Items stored in a collection
——————

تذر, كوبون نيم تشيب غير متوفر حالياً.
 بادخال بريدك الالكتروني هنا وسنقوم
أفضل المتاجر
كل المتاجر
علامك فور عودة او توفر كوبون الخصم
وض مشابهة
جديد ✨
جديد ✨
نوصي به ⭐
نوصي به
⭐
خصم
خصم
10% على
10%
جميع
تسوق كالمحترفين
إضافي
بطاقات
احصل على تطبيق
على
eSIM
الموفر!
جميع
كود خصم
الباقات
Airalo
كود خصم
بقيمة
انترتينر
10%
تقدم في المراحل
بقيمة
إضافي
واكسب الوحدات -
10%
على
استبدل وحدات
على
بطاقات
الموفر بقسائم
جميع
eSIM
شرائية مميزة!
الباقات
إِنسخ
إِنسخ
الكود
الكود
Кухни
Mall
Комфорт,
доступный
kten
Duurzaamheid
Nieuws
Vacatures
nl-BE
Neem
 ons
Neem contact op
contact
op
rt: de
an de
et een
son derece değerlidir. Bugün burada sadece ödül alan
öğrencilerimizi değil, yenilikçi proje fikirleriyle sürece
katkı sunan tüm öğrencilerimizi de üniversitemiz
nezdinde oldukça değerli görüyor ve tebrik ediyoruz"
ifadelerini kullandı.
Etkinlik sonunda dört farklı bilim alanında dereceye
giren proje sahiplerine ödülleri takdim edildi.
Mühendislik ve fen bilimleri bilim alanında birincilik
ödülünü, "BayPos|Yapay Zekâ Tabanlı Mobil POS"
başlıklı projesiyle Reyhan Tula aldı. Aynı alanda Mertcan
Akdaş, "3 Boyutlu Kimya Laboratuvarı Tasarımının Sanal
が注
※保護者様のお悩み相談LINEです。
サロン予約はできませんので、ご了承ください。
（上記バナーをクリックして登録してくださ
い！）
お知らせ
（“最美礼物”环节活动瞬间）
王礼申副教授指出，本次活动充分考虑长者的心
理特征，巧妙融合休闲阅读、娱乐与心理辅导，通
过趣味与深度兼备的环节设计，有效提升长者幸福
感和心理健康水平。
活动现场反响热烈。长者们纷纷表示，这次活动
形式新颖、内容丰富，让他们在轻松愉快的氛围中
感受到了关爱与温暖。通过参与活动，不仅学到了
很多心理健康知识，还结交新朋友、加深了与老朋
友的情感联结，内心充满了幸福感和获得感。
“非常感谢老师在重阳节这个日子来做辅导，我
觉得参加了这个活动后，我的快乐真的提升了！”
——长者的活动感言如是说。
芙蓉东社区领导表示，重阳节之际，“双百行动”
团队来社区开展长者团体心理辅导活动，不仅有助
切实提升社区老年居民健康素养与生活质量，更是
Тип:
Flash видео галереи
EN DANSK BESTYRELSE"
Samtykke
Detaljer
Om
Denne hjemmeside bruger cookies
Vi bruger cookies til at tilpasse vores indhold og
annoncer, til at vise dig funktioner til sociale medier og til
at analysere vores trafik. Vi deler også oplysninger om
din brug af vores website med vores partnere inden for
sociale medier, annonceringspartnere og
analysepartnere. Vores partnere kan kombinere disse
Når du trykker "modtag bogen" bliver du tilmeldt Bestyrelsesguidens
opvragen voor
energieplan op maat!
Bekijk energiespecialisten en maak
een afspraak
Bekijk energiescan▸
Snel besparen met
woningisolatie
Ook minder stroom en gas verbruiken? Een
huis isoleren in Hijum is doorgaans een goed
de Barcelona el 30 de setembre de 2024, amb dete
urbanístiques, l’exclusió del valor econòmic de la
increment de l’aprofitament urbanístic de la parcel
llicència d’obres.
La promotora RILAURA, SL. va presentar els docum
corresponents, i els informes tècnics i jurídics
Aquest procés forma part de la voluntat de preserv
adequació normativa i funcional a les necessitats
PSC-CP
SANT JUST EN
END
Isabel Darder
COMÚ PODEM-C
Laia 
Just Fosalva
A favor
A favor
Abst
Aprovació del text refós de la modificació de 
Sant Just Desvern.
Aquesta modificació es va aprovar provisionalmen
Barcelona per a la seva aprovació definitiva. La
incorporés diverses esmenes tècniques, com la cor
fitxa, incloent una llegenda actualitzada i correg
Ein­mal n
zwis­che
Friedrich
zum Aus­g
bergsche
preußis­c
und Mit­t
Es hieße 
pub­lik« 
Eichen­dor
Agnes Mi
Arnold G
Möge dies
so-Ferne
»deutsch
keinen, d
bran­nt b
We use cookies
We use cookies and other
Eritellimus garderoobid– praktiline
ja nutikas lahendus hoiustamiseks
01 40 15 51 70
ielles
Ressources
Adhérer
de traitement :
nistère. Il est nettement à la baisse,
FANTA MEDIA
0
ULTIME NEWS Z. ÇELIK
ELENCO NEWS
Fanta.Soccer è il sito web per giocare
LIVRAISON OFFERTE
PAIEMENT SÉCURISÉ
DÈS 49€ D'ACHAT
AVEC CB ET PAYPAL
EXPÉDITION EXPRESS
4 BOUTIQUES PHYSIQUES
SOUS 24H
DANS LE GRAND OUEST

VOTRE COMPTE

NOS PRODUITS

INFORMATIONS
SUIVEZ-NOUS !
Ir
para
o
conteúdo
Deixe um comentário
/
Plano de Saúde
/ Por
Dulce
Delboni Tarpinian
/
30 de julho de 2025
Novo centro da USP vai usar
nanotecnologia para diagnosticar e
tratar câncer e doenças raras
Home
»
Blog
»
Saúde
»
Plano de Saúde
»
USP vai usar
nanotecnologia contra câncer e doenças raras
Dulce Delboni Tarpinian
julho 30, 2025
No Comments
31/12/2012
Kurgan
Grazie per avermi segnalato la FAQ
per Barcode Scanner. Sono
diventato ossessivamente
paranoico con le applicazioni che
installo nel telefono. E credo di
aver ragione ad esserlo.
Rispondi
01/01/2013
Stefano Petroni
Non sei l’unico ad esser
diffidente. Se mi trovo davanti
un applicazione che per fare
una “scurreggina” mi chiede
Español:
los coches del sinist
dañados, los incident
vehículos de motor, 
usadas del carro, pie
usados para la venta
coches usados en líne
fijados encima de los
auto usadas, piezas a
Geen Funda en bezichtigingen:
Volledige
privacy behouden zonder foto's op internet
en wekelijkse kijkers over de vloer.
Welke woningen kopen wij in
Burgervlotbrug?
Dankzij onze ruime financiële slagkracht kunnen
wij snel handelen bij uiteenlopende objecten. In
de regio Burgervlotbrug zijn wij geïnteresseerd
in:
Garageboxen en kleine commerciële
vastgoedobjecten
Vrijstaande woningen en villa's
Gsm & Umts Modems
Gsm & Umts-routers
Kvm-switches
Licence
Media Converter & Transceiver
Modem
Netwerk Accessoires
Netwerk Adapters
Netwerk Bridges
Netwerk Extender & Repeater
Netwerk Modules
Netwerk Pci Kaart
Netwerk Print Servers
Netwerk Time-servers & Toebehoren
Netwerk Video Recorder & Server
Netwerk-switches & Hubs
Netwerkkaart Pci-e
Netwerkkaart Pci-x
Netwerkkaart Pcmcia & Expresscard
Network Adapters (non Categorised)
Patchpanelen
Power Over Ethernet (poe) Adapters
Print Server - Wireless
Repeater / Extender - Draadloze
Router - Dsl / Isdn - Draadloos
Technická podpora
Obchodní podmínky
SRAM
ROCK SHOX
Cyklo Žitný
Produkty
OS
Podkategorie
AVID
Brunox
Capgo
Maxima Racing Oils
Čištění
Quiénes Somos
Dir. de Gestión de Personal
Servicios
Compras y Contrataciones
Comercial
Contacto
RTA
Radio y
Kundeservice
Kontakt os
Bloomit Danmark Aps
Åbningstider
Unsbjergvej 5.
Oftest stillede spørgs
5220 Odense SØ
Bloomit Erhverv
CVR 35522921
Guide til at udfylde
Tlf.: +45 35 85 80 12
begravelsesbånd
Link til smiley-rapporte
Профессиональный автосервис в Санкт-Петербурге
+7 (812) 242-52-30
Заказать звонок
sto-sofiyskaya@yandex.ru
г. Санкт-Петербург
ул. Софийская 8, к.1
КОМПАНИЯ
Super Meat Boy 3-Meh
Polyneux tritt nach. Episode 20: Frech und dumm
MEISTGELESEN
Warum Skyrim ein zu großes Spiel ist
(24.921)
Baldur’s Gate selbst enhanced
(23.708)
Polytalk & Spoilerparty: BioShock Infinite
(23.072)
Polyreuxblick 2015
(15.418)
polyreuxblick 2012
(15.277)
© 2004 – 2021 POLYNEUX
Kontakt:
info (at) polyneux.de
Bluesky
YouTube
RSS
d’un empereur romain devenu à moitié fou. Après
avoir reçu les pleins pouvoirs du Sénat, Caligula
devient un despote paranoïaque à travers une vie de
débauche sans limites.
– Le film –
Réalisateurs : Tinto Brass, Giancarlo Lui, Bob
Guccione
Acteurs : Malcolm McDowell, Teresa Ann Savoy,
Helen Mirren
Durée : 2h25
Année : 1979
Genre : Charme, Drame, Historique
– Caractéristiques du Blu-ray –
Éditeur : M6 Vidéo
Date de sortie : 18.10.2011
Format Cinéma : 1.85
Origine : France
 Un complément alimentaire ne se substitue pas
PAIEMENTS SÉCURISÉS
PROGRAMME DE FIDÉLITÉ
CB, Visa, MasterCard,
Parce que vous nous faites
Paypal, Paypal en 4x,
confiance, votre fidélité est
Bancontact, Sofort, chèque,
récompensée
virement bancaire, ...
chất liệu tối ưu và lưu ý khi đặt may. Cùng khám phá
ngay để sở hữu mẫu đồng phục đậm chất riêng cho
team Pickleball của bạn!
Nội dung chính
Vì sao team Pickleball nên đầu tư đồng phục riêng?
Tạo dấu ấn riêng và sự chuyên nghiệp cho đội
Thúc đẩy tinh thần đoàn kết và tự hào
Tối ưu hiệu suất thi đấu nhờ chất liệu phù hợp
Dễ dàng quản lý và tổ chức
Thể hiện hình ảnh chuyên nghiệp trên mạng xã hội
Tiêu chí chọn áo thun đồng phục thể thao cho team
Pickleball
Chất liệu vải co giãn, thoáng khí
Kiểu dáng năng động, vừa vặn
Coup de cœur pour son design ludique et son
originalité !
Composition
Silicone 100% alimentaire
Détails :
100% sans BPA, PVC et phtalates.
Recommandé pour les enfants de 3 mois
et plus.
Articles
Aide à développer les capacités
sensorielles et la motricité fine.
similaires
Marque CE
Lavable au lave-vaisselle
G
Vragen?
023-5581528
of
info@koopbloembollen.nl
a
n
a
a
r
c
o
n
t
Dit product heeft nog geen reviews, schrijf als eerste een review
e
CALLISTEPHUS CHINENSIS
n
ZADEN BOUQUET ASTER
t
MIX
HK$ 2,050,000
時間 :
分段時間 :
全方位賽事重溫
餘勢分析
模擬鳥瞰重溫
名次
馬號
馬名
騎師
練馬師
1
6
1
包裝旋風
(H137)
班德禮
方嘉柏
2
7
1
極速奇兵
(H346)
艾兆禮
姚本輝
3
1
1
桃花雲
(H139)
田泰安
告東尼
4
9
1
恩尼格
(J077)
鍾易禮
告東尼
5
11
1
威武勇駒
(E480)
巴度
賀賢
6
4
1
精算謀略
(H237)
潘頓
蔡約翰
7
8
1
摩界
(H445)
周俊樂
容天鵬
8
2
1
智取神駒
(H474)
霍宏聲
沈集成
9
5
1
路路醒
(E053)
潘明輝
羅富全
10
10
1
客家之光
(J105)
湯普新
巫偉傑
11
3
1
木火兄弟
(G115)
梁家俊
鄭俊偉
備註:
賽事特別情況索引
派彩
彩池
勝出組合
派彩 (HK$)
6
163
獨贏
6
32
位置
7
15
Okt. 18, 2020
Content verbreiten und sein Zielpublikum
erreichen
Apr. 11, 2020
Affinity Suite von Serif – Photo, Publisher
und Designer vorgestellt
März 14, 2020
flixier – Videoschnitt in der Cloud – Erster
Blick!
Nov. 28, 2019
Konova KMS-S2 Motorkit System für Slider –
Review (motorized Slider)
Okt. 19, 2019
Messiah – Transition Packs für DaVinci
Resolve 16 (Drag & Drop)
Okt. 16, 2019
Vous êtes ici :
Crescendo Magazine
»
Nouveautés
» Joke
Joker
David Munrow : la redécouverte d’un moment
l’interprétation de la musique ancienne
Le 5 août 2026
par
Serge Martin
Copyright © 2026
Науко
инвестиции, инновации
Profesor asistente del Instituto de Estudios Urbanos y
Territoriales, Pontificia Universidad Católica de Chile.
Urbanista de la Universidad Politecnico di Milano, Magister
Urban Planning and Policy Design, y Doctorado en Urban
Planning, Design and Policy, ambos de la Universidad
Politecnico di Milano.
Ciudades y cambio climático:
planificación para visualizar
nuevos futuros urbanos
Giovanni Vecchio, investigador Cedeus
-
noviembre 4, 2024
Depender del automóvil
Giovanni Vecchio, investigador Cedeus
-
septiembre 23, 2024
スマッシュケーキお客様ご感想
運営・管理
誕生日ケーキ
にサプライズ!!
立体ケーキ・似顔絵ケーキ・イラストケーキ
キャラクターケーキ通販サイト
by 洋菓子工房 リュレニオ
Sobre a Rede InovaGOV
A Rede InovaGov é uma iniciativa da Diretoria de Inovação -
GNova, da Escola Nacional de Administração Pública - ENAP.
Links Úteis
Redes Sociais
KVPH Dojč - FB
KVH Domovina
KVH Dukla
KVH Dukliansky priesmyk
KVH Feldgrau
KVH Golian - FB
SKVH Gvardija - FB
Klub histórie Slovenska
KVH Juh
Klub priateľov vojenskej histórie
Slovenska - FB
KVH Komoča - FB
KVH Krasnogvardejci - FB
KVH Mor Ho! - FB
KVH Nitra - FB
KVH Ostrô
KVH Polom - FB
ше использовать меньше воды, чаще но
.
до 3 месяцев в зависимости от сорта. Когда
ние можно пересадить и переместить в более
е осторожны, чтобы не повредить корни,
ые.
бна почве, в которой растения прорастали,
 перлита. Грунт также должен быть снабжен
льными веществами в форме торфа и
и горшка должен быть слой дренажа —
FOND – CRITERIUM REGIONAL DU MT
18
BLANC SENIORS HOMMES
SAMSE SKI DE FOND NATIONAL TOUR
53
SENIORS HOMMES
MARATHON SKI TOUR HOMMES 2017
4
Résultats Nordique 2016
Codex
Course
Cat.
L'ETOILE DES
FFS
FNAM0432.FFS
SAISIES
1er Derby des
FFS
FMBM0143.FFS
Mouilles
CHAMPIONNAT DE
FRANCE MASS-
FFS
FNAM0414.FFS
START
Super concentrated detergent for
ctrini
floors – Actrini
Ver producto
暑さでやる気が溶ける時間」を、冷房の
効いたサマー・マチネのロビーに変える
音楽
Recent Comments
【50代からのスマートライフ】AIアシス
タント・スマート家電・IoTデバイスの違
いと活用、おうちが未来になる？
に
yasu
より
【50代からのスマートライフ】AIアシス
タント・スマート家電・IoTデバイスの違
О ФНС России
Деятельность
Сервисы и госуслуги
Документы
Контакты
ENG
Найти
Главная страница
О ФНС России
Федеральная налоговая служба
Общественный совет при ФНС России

——————

Rename "eSIM" to "e-SIM" in the entries from the first line up to and including the line with "Etkinlik sonunda dört". Output only those lines, with nothing else changed.

تذر, كوبون نيم تشيب غير متوفر حالياً.
 بادخال بريدك الالكتروني هنا وسنقوم
أفضل المتاجر
كل المتاجر
علامك فور عودة او توفر كوبون الخصم
وض مشابهة
جديد ✨
جديد ✨
نوصي به ⭐
نوصي به
⭐
خصم
خصم
10% على
10%
جميع
تسوق كالمحترفين
إضافي
بطاقات
احصل على تطبيق
على
e-SIM
الموفر!
جميع
كود خصم
الباقات
Airalo
كود خصم
بقيمة
انترتينر
10%
تقدم في المراحل
بقيمة
إضافي
واكسب الوحدات -
10%
على
استبدل وحدات
على
بطاقات
الموفر بقسائم
جميع
e-SIM
شرائية مميزة!
الباقات
إِنسخ
إِنسخ
الكود
الكود
Кухни
Mall
Комфорт,
доступный
kten
Duurzaamheid
Nieuws
Vacatures
nl-BE
Neem
 ons
Neem contact op
contact
op
rt: de
an de
et een
son derece değerlidir. Bugün burada sadece ödül alan
öğrencilerimizi değil, yenilikçi proje fikirleriyle sürece
katkı sunan tüm öğrencilerimizi de üniversitemiz
nezdinde oldukça değerli görüyor ve tebrik ediyoruz"
ifadelerini kullandı.
Etkinlik sonunda dört farklı bilim alanında dereceye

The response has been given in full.